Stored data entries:
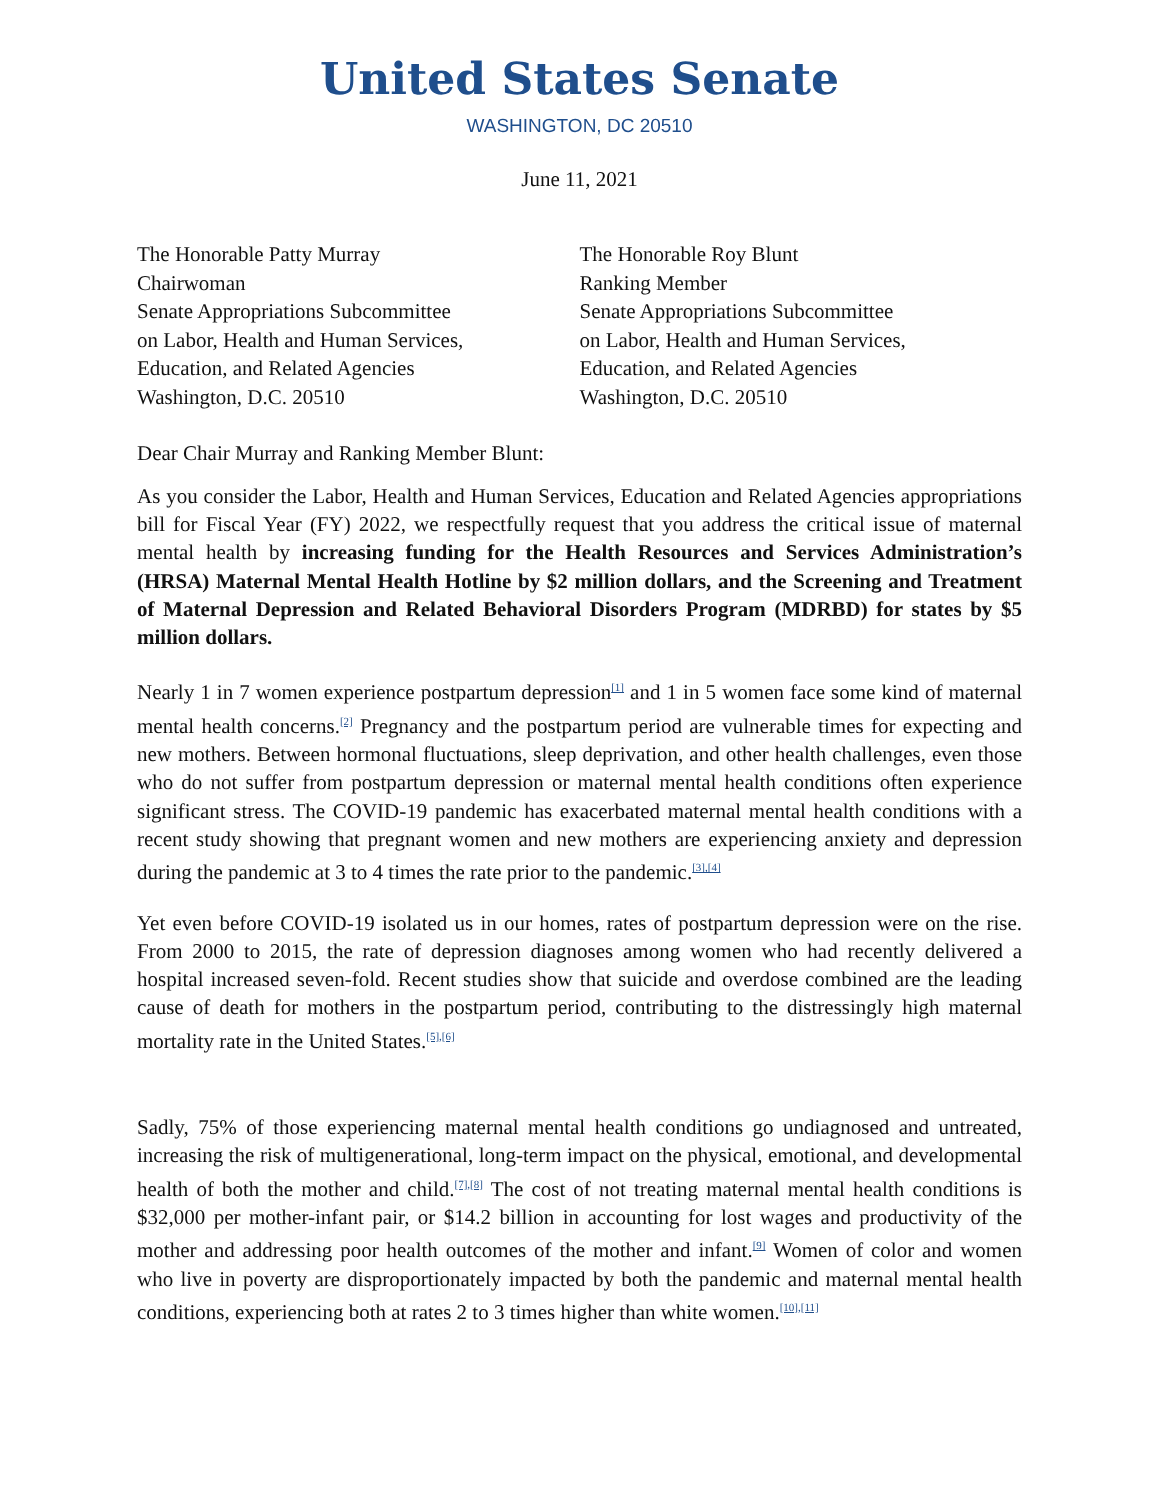United States Senate
WASHINGTON, DC 20510
June 11, 2021
The Honorable Patty Murray
Chairwoman
Senate Appropriations Subcommittee
on Labor, Health and Human Services,
Education, and Related Agencies
Washington, D.C. 20510
The Honorable Roy Blunt
Ranking Member
Senate Appropriations Subcommittee
on Labor, Health and Human Services,
Education, and Related Agencies
Washington, D.C. 20510
Dear Chair Murray and Ranking Member Blunt:
As you consider the Labor, Health and Human Services, Education and Related Agencies appropriations bill for Fiscal Year (FY) 2022, we respectfully request that you address the critical issue of maternal mental health by increasing funding for the Health Resources and Services Administration’s (HRSA) Maternal Mental Health Hotline by $2 million dollars, and the Screening and Treatment of Maternal Depression and Related Behavioral Disorders Program (MDRBD) for states by $5 million dollars.
Nearly 1 in 7 women experience postpartum depression<sup>[1]</sup> and 1 in 5 women face some kind of maternal mental health concerns.<sup>[2]</sup> Pregnancy and the postpartum period are vulnerable times for expecting and new mothers. Between hormonal fluctuations, sleep deprivation, and other health challenges, even those who do not suffer from postpartum depression or maternal mental health conditions often experience significant stress. The COVID-19 pandemic has exacerbated maternal mental health conditions with a recent study showing that pregnant women and new mothers are experiencing anxiety and depression during the pandemic at 3 to 4 times the rate prior to the pandemic.<sup>[3],[4]</sup>
Yet even before COVID-19 isolated us in our homes, rates of postpartum depression were on the rise. From 2000 to 2015, the rate of depression diagnoses among women who had recently delivered a hospital increased seven-fold. Recent studies show that suicide and overdose combined are the leading cause of death for mothers in the postpartum period, contributing to the distressingly high maternal mortality rate in the United States.<sup>[5],[6]</sup>
Sadly, 75% of those experiencing maternal mental health conditions go undiagnosed and untreated, increasing the risk of multigenerational, long-term impact on the physical, emotional, and developmental health of both the mother and child.<sup>[7],[8]</sup> The cost of not treating maternal mental health conditions is $32,000 per mother-infant pair, or $14.2 billion in accounting for lost wages and productivity of the mother and addressing poor health outcomes of the mother and infant.<sup>[9]</sup> Women of color and women who live in poverty are disproportionately impacted by both the pandemic and maternal mental health conditions, experiencing both at rates 2 to 3 times higher than white women.<sup>[10],[11]</sup>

Task.
Apart from the pictures, every line above must be printed exactly.

Response to the exercise.
United States Senate
WASHINGTON, DC 20510
June 11, 2021
The Honorable Patty Murray
Chairwoman
Senate Appropriations Subcommittee
on Labor, Health and Human Services,
Education, and Related Agencies
Washington, D.C. 20510
The Honorable Roy Blunt
Ranking Member
Senate Appropriations Subcommittee
on Labor, Health and Human Services,
Education, and Related Agencies
Washington, D.C. 20510
Dear Chair Murray and Ranking Member Blunt:
As you consider the Labor, Health and Human Services, Education and Related Agencies appropriations bill for Fiscal Year (FY) 2022, we respectfully request that you address the critical issue of maternal mental health by increasing funding for the Health Resources and Services Administration’s (HRSA) Maternal Mental Health Hotline by $2 million dollars, and the Screening and Treatment of Maternal Depression and Related Behavioral Disorders Program (MDRBD) for states by $5 million dollars.
Nearly 1 in 7 women experience postpartum depression<sup>[1]</sup> and 1 in 5 women face some kind of maternal mental health concerns.<sup>[2]</sup> Pregnancy and the postpartum period are vulnerable times for expecting and new mothers. Between hormonal fluctuations, sleep deprivation, and other health challenges, even those who do not suffer from postpartum depression or maternal mental health conditions often experience significant stress. The COVID-19 pandemic has exacerbated maternal mental health conditions with a recent study showing that pregnant women and new mothers are experiencing anxiety and depression during the pandemic at 3 to 4 times the rate prior to the pandemic.<sup>[3],[4]</sup>
Yet even before COVID-19 isolated us in our homes, rates of postpartum depression were on the rise. From 2000 to 2015, the rate of depression diagnoses among women who had recently delivered a hospital increased seven-fold. Recent studies show that suicide and overdose combined are the leading cause of death for mothers in the postpartum period, contributing to the distressingly high maternal mortality rate in the United States.<sup>[5],[6]</sup>
Sadly, 75% of those experiencing maternal mental health conditions go undiagnosed and untreated, increasing the risk of multigenerational, long-term impact on the physical, emotional, and developmental health of both the mother and child.<sup>[7],[8]</sup> The cost of not treating maternal mental health conditions is $32,000 per mother-infant pair, or $14.2 billion in accounting for lost wages and productivity of the mother and addressing poor health outcomes of the mother and infant.<sup>[9]</sup> Women of color and women who live in poverty are disproportionately impacted by both the pandemic and maternal mental health conditions, experiencing both at rates 2 to 3 times higher than white women.<sup>[10],[11]</sup>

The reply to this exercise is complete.